Frauenquote: Wer Gleichberechtigung will, muss an die Männer denken

Union und SPD haben sich auf eine Frauenquote geeinigt. Aber die Wahrnehmung von Frauen in der Arbeitswelt wird sich erst durch etwas anderes wirklich ändern.

Eine Quote ist fast nie befriedigend. Weil das Instrument, das die Diskriminierung der einen verhindern soll, immer den anderen benachteiligt. Denjenigen, der zwar qualifiziert ist, aber nicht das zu fördernde Geschlecht oder die entsprechende Hautfarbe hat. Und weil die Person, die einen Job bekommen hat, immer ein wenig in dem Verdacht steht, eben nicht wegen ihrer Qualifikation auf dieser Stelle zu sitzen.

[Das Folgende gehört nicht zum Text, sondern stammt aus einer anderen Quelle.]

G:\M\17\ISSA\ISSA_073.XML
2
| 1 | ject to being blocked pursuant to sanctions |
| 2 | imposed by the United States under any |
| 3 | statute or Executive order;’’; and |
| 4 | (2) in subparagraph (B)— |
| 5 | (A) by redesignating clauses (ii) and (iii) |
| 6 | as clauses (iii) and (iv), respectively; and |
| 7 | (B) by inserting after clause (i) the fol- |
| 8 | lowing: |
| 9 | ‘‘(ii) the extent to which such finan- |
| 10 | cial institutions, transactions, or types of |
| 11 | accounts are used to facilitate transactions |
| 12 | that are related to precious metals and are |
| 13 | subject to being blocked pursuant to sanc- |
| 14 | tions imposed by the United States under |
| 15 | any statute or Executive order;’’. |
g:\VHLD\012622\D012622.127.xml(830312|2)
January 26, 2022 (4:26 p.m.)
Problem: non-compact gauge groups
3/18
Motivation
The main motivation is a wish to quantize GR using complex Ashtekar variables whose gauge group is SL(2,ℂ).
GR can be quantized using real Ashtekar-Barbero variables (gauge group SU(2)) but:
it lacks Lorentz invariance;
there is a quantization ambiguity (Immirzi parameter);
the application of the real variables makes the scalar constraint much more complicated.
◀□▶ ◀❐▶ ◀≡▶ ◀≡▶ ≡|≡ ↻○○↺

Trotzdem haben sich Union und SPD jetzt auf die Einführung einer Quote geeinigt, ein Kompromiss zwischen starren 30 Prozent für Aufsichtsräte von börsennotierten Unternehmen und einer flexiblen Quote für Führungspositionen unterhalb der Vorstände. Eine Lösung, die weder Gegner noch Befürworter richtig glücklich macht.

Also was soll die Frauenquote überhaupt erreichen? Am besten ihre rasche Selbstabschaffung, wenn Frauen und Männer im Beruf selbstverständlich gleich behandelt werden. Dabei schaden die jetzt beschlossenen 30 Prozent Frauen in Aufsichtsräten von börsennotierten Unternehmen vermutlich nicht. Wer aber wirkliche Gleichbehandlung will, darf die Männer nicht vergessen.

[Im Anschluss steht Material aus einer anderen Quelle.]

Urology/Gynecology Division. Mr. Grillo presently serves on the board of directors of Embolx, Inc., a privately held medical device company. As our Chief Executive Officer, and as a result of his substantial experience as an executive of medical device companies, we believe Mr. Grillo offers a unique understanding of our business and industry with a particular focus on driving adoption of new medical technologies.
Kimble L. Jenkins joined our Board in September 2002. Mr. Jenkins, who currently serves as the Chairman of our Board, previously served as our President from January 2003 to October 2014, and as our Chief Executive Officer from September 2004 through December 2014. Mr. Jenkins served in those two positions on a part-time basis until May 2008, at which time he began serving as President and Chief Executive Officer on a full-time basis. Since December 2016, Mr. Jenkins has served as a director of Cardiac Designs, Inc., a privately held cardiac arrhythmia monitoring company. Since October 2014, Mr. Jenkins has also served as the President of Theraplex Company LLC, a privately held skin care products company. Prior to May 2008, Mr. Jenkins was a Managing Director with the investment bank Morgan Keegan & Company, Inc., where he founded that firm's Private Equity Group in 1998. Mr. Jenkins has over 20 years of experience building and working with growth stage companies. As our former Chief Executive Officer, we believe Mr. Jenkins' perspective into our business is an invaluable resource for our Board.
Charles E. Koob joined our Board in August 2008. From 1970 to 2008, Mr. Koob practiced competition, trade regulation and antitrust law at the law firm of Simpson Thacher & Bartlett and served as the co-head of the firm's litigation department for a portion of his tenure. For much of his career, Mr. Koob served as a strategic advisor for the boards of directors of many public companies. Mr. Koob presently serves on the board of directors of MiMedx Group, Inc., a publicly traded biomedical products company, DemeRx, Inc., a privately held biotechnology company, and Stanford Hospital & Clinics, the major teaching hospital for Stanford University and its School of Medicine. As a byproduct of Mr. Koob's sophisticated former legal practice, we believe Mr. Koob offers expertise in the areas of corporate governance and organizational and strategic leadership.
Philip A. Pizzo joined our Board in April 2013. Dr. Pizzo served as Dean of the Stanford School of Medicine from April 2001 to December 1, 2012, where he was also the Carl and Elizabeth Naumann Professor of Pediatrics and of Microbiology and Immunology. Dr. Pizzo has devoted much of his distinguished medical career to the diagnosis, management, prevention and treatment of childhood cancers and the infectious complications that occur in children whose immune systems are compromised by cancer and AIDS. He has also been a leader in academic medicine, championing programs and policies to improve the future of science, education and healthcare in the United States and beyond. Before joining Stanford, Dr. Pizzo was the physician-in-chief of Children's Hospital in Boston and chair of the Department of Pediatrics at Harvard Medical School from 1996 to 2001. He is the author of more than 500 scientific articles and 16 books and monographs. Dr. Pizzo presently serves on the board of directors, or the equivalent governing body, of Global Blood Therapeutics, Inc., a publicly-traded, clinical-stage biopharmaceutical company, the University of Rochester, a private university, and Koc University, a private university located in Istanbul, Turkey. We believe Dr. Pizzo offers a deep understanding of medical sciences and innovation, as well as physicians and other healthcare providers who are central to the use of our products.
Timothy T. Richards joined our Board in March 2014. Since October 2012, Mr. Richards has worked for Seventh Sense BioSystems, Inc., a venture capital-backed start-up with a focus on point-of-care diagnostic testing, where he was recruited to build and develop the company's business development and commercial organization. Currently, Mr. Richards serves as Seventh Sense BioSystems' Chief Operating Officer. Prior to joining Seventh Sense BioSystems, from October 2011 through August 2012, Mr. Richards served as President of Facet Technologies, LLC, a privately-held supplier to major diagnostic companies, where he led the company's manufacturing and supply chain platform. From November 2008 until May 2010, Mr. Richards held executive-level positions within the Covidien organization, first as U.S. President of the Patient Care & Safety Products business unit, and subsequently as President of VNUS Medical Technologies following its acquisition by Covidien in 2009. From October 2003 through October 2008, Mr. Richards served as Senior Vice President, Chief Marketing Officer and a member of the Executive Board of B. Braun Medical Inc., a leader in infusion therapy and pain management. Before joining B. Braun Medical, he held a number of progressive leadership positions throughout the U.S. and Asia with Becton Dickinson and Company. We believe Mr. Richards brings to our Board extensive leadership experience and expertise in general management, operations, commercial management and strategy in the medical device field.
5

Der Hauptgrund dafür, dass Mädchen und Frauen mindestens genau so gut ausgebildet sind wie Jungen und Männer, aber nach einigen Jahren im Beruf auf einmal doch wieder die Männer in der Mehrheit sind, ist immer noch das klassische Rollenbild: Die Hauptverantwortung für Familie und Kinder liegt bei der Frau. Zwei Beispiele aus den vergangenen Tagen, wie tief dieses Denken verwurzelt ist:

Vergangene Woche stellte Victoria Beckham, früheres Spice-Girl, jetzt Designerin und seit Jahren mit Fußball-Star David Beckham verheiratet, ihre neue Kollektion in einer Münchner Boutique vor. Und was wurde die vierfache Mutter gefragt? Wie sie denn das alles (gemeint: Modemachen und vier Kinder haben) unter einen Hut bringe. Abgesehen davon, dass die Familie Beckham sicher über eine Heerschar an Haushaltshilfen, Reinigungskräften, Gärtnern, und so weiter verfügen dürfte, die einem lästige Alltagsaufgaben abnimmt, stelle man sich nur mal vor, Herrn Beckham wäre diese Frage gestellt worden.

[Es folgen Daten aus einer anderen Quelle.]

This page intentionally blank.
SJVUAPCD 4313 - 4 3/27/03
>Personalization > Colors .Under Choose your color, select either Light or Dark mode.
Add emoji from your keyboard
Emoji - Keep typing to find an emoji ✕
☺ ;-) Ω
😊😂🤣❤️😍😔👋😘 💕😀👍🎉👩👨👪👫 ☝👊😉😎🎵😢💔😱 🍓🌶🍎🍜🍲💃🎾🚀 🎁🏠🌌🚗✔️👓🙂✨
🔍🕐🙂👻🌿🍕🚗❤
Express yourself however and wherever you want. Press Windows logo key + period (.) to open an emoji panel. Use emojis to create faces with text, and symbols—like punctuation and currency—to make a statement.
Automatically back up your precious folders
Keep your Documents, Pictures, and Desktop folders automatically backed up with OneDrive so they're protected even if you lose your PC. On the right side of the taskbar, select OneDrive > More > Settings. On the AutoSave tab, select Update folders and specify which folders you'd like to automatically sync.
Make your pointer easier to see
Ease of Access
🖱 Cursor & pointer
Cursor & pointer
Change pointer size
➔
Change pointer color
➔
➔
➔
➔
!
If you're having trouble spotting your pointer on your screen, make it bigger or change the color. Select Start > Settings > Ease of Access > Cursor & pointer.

Zweites Beispiel: In der FAS wurde am Sonntag Annika Falkengren, Chefin der SEB, Schwedens zweitgrößter Bank, interviewt. Der Reporter wollte wissen: "Als sie CEO wurden, war Ihr Baby erst ein paar Monate alt. Wie haben Sie das hingekriegt?" Die Antwort: "In einem Paar können nicht beide CEO sein." Dabei, so Falkengren, arbeite ihr Gatte "durchaus Vollzeit". Aber er sei "eben auch kein Vorstandschef. So hat er mehr Zeit, sich nach Feierabend um Haus und Familie zu kümmern." Da möchte einem der Ehemann von Frau Falkengren fast Leid tun. Schließlich hört sich das sehr nach dem Schicksal vieler Frauen an, die neben ihrem Beruf noch die Hauptverantwortung für Haus und Kinder tragen dürfen.

"Das Sitzfleisch triumphiert über den Geist"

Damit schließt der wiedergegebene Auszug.